Industry experts were divided on whether Agora's new daily could survive on the cut-throat newspaper market in the European Union newcomer of 38 million people, where four nationwide newspapers compete aggressively for readers.

Some said that with economic recovery underway, growing advertising budgets in Poland and still very low readership of newspapers, the new title could successfully fill a niche between two highbrow dailies and two tabloids.

"We haven't seen the paper yet but it appears that there is a niche to fill in the market and this project has a chance to succeed," said Michal Marczak, analyst at BRE Bank in Warsaw.

Agora, which apart from its flagship Wyborcza also controls radio stations, a billboard firm and a colour magazine business, saw its shares lose 1.7 percent to 67.80 zlotys by 1251 GMT while the large cap WIG 20 index inched down 0.4 percent.


Sold at half of Wyborcza's price, Fakt attracted readers with the skin-and-scandal formula that made its German daily Bild such a success.

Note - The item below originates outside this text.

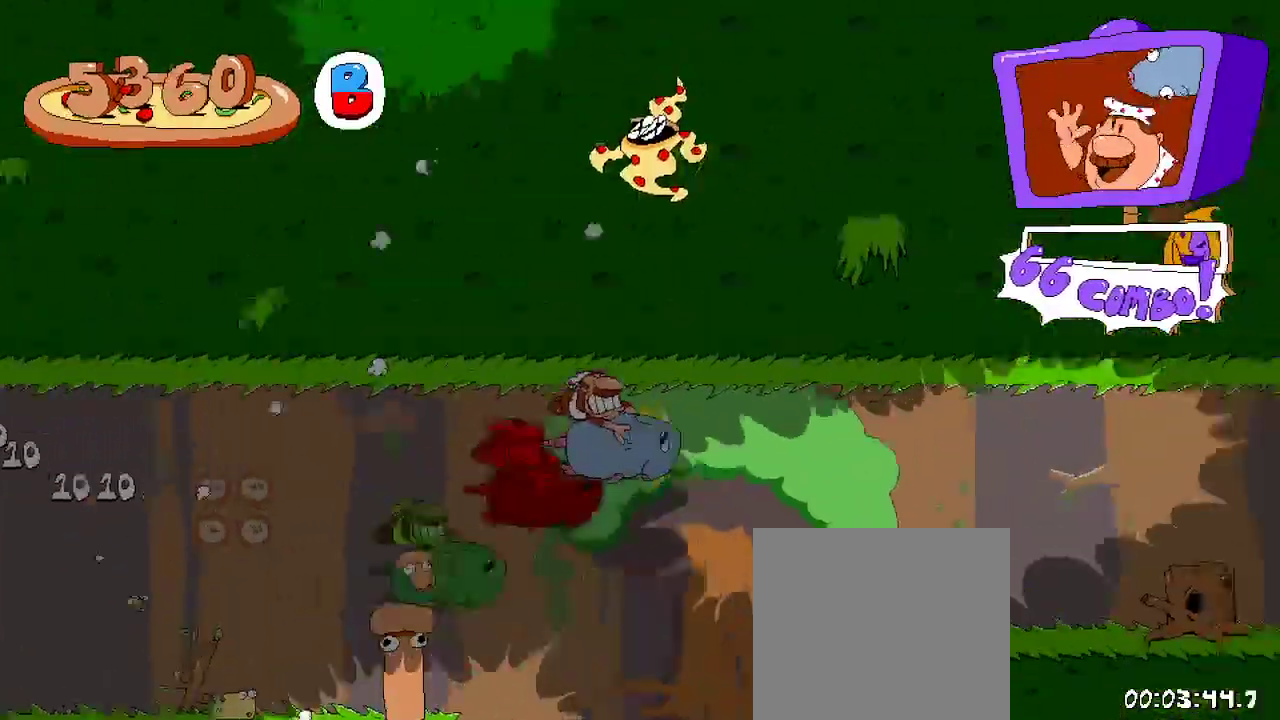
{"buttons": ["R2", "DPAD_RIGHT"], "left_stick": "center", "right_stick": "center", "events": []}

In the first half of this year, its average copy sales stood at 519,000 compared with Wyborcza's 467,000.

"There will be another war, but I would not expect it to be a costly as when Fakt was launched. Agora has its own resources and can do (this advertising campaign) through its billboard firm or Gazeta Wyborcza," Marczak added.

To defend its flagship newspaper's position, Agora began to launch various publishing projects aimed at boosting copy sales, including editions of a world encyclopaedia, 19th and 20th century classic novels and dictionaries sold with Wyborcza.

In terms of advertising revenues, Agora, targeted at well-educated readers, retained its lead. In the second quarter of this year, it had 43 percent share in the Polish newspaper ad sector, compared with Fakt's 6.5 percent.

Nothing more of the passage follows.